Data listing
--*--
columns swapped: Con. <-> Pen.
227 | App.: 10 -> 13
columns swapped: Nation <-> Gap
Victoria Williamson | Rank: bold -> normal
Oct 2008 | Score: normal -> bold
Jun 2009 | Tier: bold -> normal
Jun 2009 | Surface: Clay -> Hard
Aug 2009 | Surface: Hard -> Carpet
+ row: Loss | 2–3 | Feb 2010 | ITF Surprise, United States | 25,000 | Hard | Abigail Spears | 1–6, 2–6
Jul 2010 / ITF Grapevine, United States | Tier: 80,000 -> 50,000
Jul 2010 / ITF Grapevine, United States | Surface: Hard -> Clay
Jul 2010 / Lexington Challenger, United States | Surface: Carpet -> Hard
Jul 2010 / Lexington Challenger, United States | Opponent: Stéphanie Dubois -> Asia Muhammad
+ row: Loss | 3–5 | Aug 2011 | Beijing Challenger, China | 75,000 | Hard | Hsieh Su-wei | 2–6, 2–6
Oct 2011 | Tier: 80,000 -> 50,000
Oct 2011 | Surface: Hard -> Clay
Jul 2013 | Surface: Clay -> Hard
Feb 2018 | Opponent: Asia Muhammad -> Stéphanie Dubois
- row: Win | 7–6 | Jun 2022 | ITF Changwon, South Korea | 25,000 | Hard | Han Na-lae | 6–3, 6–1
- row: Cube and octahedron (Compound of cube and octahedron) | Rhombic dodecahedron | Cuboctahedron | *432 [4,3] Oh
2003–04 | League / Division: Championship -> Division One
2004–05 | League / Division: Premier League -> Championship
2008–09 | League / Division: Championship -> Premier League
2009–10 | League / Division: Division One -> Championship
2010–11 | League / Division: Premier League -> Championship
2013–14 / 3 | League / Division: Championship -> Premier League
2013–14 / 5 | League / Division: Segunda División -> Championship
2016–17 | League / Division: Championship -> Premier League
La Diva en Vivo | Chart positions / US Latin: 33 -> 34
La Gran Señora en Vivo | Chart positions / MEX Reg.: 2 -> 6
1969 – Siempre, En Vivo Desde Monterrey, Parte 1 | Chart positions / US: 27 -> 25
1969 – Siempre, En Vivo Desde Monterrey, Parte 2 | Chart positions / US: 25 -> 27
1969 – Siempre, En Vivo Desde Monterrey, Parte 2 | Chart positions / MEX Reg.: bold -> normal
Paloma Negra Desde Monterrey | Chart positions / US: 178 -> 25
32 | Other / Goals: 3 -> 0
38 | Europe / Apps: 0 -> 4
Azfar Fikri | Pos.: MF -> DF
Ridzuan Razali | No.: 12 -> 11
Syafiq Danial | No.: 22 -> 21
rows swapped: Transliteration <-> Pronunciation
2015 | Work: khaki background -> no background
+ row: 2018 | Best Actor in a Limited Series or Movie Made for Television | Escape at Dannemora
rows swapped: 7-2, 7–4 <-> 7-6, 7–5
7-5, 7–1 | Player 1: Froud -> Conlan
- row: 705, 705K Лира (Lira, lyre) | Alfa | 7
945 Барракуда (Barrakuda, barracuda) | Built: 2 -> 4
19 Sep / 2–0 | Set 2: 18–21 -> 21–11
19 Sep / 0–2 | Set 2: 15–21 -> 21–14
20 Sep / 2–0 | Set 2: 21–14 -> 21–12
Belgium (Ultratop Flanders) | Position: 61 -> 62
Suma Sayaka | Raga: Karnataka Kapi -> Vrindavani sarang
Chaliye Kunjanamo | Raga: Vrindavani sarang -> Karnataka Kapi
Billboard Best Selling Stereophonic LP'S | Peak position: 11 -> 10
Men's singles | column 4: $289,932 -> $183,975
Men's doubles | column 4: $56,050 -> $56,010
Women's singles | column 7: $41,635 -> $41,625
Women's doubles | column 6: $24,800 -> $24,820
--*--
- _Set problem_
Output the lines from the beginning of the records through the line containing "- row: Win |" as a numbered list, omitting blank lines.

- _Exercise solution_
1. columns swapped: Con. <-> Pen.
2. 227 | App.: 10 -> 13
3. columns swapped: Nation <-> Gap
4. Victoria Williamson | Rank: bold -> normal
5. Oct 2008 | Score: normal -> bold
6. Jun 2009 | Tier: bold -> normal
7. Jun 2009 | Surface: Clay -> Hard
8. Aug 2009 | Surface: Hard -> Carpet
9. + row: Loss | 2–3 | Feb 2010 | ITF Surprise, United States | 25,000 | Hard | Abigail Spears | 1–6, 2–6
10. Jul 2010 / ITF Grapevine, United States | Tier: 80,000 -> 50,000
11. Jul 2010 / ITF Grapevine, United States | Surface: Hard -> Clay
12. Jul 2010 / Lexington Challenger, United States | Surface: Carpet -> Hard
13. Jul 2010 / Lexington Challenger, United States | Opponent: Stéphanie Dubois -> Asia Muhammad
14. + row: Loss | 3–5 | Aug 2011 | Beijing Challenger, China | 75,000 | Hard | Hsieh Su-wei | 2–6, 2–6
15. Oct 2011 | Tier: 80,000 -> 50,000
16. Oct 2011 | Surface: Hard -> Clay
17. Jul 2013 | Surface: Clay -> Hard
18. Feb 2018 | Opponent: Asia Muhammad -> Stéphanie Dubois
19. - row: Win | 7–6 | Jun 2022 | ITF Changwon, South Korea | 25,000 | Hard | Han Na-lae | 6–3, 6–1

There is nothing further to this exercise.